Looking at the listing, state how many of its lines contain the string "each". Write only the number.

--*--

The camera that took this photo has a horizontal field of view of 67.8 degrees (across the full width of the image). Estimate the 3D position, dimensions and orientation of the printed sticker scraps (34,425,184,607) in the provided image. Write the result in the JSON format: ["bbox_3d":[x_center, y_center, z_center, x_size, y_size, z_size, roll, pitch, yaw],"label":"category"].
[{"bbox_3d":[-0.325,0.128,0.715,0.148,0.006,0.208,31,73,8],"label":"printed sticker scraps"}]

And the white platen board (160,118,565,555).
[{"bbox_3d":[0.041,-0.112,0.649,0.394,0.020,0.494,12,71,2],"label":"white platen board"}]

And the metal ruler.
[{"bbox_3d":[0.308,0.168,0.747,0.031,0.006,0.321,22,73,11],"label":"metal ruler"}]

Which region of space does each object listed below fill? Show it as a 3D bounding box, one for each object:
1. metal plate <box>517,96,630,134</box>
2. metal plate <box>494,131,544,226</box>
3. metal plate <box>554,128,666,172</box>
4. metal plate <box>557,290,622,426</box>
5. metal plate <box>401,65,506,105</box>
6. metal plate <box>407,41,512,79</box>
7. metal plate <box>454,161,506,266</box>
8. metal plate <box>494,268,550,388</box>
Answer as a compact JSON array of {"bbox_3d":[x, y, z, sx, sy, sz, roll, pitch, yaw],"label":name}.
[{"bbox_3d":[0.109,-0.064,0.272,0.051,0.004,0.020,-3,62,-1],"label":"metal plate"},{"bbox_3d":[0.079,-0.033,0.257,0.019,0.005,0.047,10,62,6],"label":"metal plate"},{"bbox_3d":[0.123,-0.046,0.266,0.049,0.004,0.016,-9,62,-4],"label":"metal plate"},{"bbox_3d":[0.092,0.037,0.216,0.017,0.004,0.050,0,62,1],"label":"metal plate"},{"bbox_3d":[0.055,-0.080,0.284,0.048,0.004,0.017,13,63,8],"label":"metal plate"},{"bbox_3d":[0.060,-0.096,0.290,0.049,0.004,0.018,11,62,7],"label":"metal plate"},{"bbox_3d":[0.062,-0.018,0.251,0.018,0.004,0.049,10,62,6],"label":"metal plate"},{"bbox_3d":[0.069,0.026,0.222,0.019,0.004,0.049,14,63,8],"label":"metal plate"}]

--*--

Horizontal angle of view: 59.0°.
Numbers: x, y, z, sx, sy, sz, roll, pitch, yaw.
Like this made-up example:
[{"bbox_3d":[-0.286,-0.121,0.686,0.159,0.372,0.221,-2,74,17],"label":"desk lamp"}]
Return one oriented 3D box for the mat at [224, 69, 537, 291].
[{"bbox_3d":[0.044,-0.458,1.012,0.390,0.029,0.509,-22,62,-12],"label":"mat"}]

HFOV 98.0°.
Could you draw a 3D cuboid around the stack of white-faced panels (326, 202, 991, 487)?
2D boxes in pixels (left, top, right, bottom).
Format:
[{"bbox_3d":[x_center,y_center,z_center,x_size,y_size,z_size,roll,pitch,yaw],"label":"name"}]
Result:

--*--

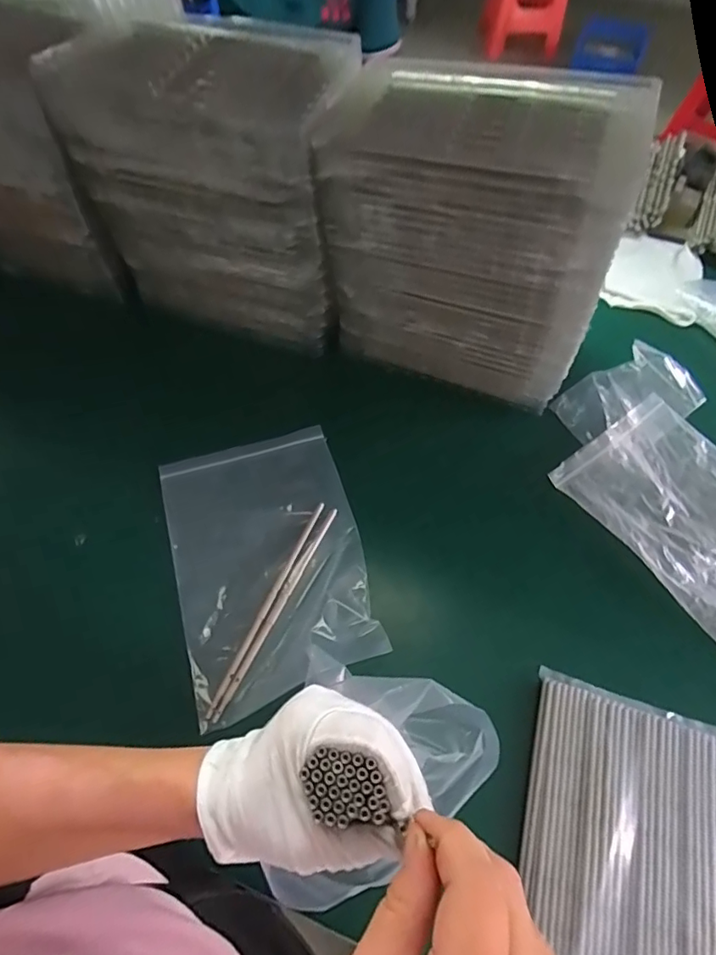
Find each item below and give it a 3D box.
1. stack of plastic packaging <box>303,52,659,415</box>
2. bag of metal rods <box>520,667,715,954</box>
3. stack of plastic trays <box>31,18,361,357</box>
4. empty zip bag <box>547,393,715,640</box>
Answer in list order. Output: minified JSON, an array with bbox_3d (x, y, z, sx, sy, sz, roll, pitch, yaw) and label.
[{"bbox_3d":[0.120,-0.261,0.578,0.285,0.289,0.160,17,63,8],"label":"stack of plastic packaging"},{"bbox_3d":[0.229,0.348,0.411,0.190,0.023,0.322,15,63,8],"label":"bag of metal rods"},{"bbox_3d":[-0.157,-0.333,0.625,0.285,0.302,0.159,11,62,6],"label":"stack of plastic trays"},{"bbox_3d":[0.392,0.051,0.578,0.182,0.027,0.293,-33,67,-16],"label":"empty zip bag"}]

--*--

■ Answer section: 2